Flashback: Oppenheimer led a group of scientists during World War II to build the bomb first tested in New Mexico near the homes of Hispanic and Native American residents.

  • The U.S. government previously seized land from Hispanic and Indigenous homesteaders in northern New Mexico that Oppenheimer knew from horseback riding trips to build a then-secretive lab in Los Alamos, New Mexico.

  • Known as the Trinity Test, scientists first detonated the bomb near the historic Hispanic village of Tularosa and the Mescalero Apache Reservation on July 16, 1945.

  • Curious residents went to ground zero to picnic and take artifacts, including the radioactive green glass known as trinitite and contaminated pieces of cloth that were used to make christening dresses. They learned the bomb was atomic about a month later.

What they're saying: The new movie "is nothing but an over-glorification of the science and the scientists, again, with no reflection on the harm done to the people in New Mexico," Tina Cordova, co-founder of the Tularosa Basin Downwinders Consortium, which advocates for families affected by the Trinity Test, tells Axios.

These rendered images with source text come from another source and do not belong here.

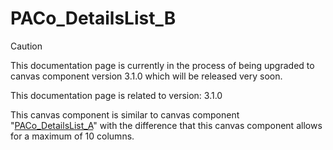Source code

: # PACo_DetailsList_B

> [!CAUTION]
> This documentation page is currently in the process of being upgraded to canvas component version 3.1.0 which will be released very soon.

This documentation page is related to version: 3.1.0

This canvas component is similar to canvas component "[PACo_DetailsList_A](https://github.com/formsandflows/PACo/blob/main/Components/PACo_DetailsList_A.md)" with the difference that this canvas component allows for a maximum of 10 columns.
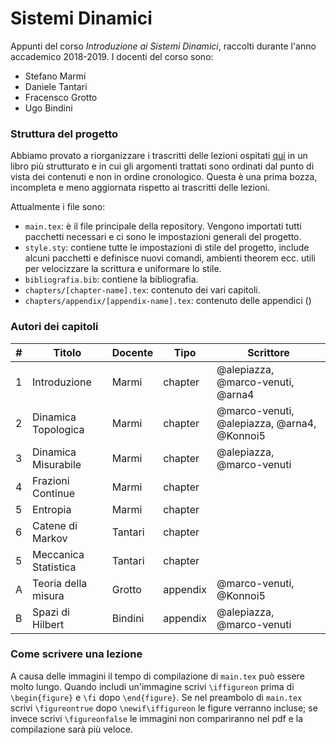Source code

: # Sistemi Dinamici
Appunti del corso _Introduzione ai Sistemi Dinamici_, raccolti durante l'anno accademico 2018-2019. I docenti del corso sono:
* Stefano Marmi
* Daniele Tantari
* Fracensco Grotto
* Ugo Bindini

### Struttura del progetto
Abbiamo provato a riorganizzare i trascritti delle lezioni ospitati [qui](https://github.com/SciSNS-2017/Sistemi-Dinamici) in un libro più strutturato e in cui gli argomenti trattati sono ordinati dal punto di vista dei contenuti e non in ordine cronologico. Questa è una prima bozza, incompleta e meno aggiornata rispetto ai trascritti delle lezioni.

Attualmente i file sono:
* `main.tex`: è il file principale della repository. Vengono importati tutti pacchetti necessari e ci sono le impostazioni generali del progetto. 
* `style.sty`: contiene tutte le impostazioni di stile del progetto, include alcuni pacchetti e definisce nuovi comandi, ambienti theorem ecc. utili per velocizzare la scrittura e uniformare lo stile.
* `bibliografia.bib`: contiene la bibliografia.
* `chapters/[chapter-name].tex`: contenuto dei vari capitoli.
* `chapters/appendix/[appendix-name].tex`: contenuto delle appendici ()

### Autori dei capitoli
|**#**|**Titolo**          |**Docente**|**Tipo**|**Scrittore**                              |
|---- |--------------------|-----------|--------|-------------------------------------------|
|1    |Introduzione        |Marmi      |chapter |@alepiazza, @marco-venuti, @arna4          |
|2    |Dinamica Topologica |Marmi      |chapter |@marco-venuti, @alepiazza, @arna4, @Konnoi5|
|3    |Dinamica Misurabile |Marmi      |chapter |@alepiazza, @marco-venuti                  |
|4    |Frazioni Continue   |Marmi      |chapter |                                           |
|5    |Entropia            |Marmi      |chapter |                                           |
|6    |Catene di Markov    |Tantari    |chapter |                                           |
|5    |Meccanica Statistica|Tantari    |chapter |                                           |
|A    |Teoria della misura |Grotto     |appendix|@marco-venuti, @Konnoi5                    |
|B    |Spazi di Hilbert    |Bindini    |appendix|@alepiazza, @marco-venuti                  |


### Come scrivere una lezione
A causa delle immagini il tempo di compilazione di `main.tex` può essere molto lungo. Quando includi un'immagine scrivi `\iffigureon` prima di `\begin{figure}` e `\fi` dopo `\end{figure}`. Se nel preambolo di `main.tex` scrivi `\figureontrue` dopo `\newif\iffigureon` le figure verranno incluse; se invece scrivi `\figureonfalse` le immagini non compariranno nel pdf e la compilazione sarà più veloce.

  • Cordova says no one from the movie ever contacted survivors.

  • "We've done everything to reach out to the filmmakers from the time that they were filming until today."

  • "Just include a panel, a message at the end of the film that acknowledges the sacrifice and suffering of the people of New Mexico," says Cordova, who plans to watch the film and join panel discussions on it this weekend.

Henry Herrera was 11 years old when he witnessed the Trinity Test explosion. He spoke to Axios in 2021 shortly before his death at age 87.

  • "My mother had just hung her white clothes on the clothesline, and god dang! You should have seen the god dang dust that rolled all over town."

  • Herrera had his jaw reconstructed after suffering from mouth cancer like other residents.

Universal Pictures did not respond to emails from Axios seeking comment


Zoom out: A 2017 report found that the Trinity Test caused generations of southern New Mexico families to suffer from cancer and economic hardship.

  • But New Mexico is not included in the Radiation Exposure Compensation Act, a federal law originally passed by Congress in 1990 to award financial reparations to Nevada Test Site "downwinders," or people who lived downwind of the radiation and were impacted.

  • U.S. Sen. Ben Ray Luján (D-N.M.) has reintroduced a bill to include New Mexico downwinders in RECA before its scheduled expiration in 2024.